Besides his ongoing work with the Harbor, Mr. Duke was a former commissioner of the New York City Youth Board and was active with Big Brothers, the Henry Street Settlement, and other social service groups.

Mr. Duke had lived in Bellport after leaving East Hampton some years ago, and then moved to Florida. In recent years, he had retraced the events of his life, visiting family, people, and places along with an assistant and companion, Awilda Penney. “We had a wonderful time,” Ms. Penney said.

Besides his wife, Mr. Duke is survived by 10 children. They are Lulita Duke Reed of Ross, Calif., Washington Alcebo Duke and James Buchanan Duke of East Hampton, Anthony Drexel Duke Jr. of East Norwich, Nicholas Rutgers Duke of Charlottesville, Va., John Ordway Duke of Little Torch Key, Fla., Douglas Dreel Duke of Wilmington, N.C., Cordelia Duke Jung of Berlin, Josephine Duke Brown of Petrolia, Calif., and December Duke McSherry of Gainesville, Fla.

Another son, Barclay Robertson Duke, predeceased his father.

Twenty-two grandchildren and 10 great-grandchildren also survive. Mr. Duke’s brother, Angier Biddle Duke, a former U.S. ambassador and chief of protocol for Presidents John F. Kennedy and Lyndon B. Johnson, died in 1995.

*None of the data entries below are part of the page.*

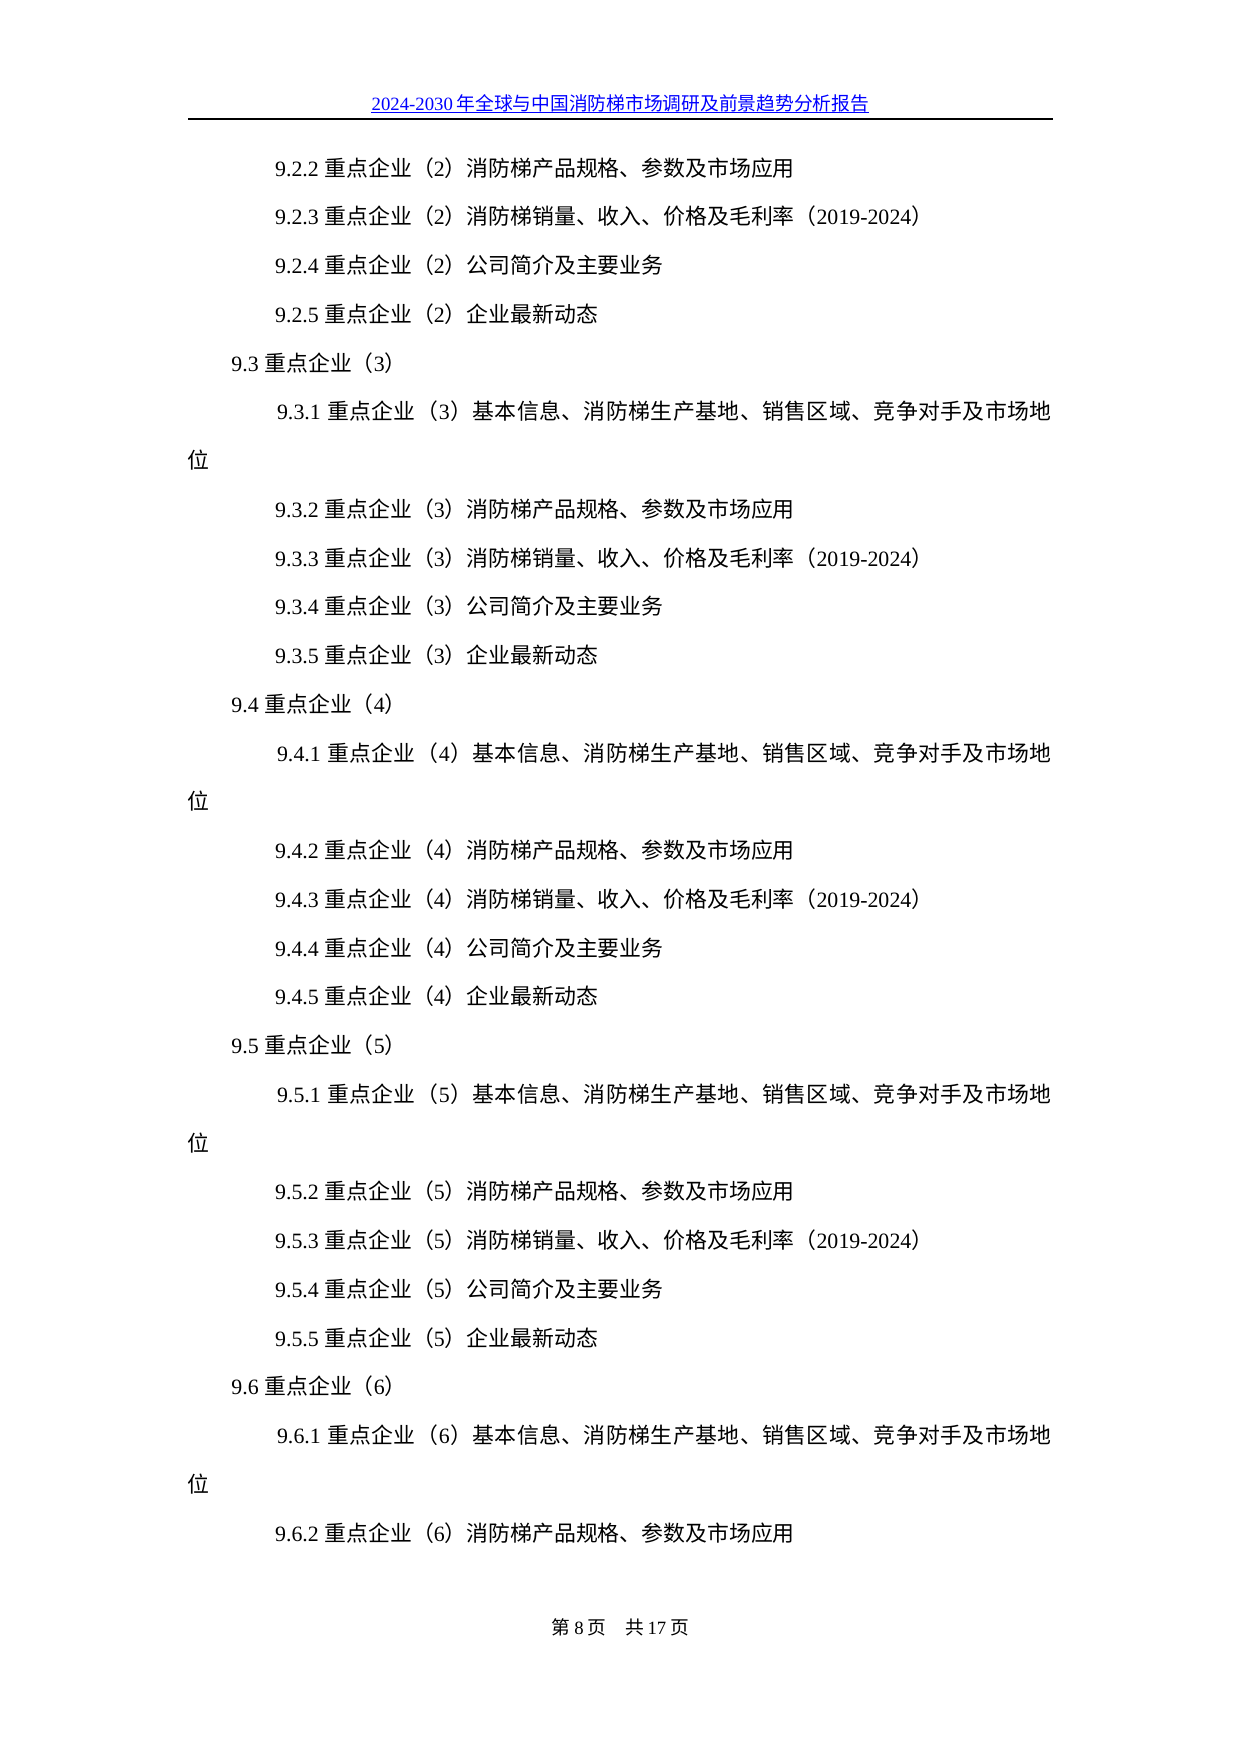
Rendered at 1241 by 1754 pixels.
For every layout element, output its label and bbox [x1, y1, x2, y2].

text [187, 150, 1053, 1548]
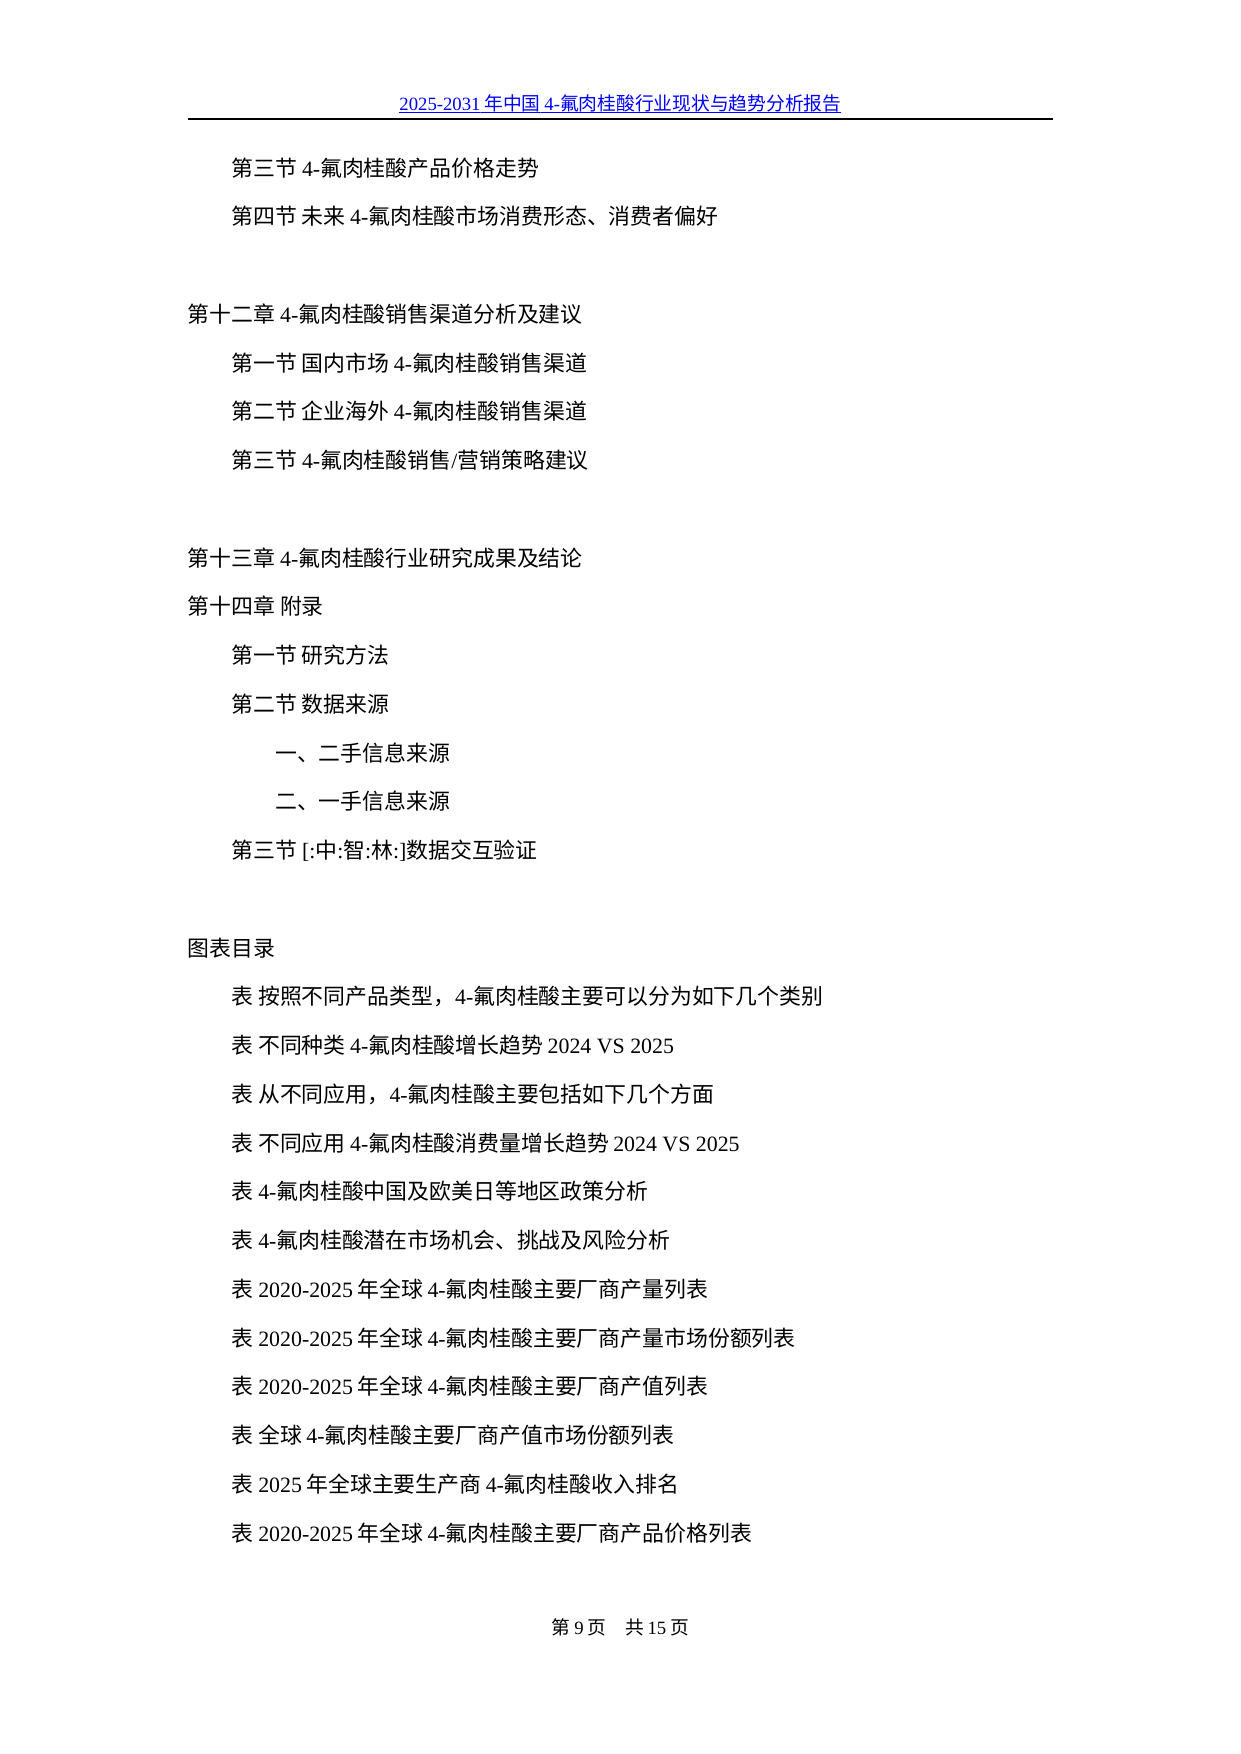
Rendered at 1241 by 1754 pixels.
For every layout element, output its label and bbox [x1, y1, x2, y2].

text [187, 150, 1053, 1548]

A private family funeral service will be held next week in Southampton, after which Mr. Duke’s ashes will be buried at a family cemetery plot, with a Naval Honor Guard in attendance.

A memorial celebration of Mr. Duke’s life will be held on June 2 at 4:30 p.m. at Boys and Girls Harbor in New York City. Memorial contributions have been suggested to that organization at One East 104th Street, New York City 10029.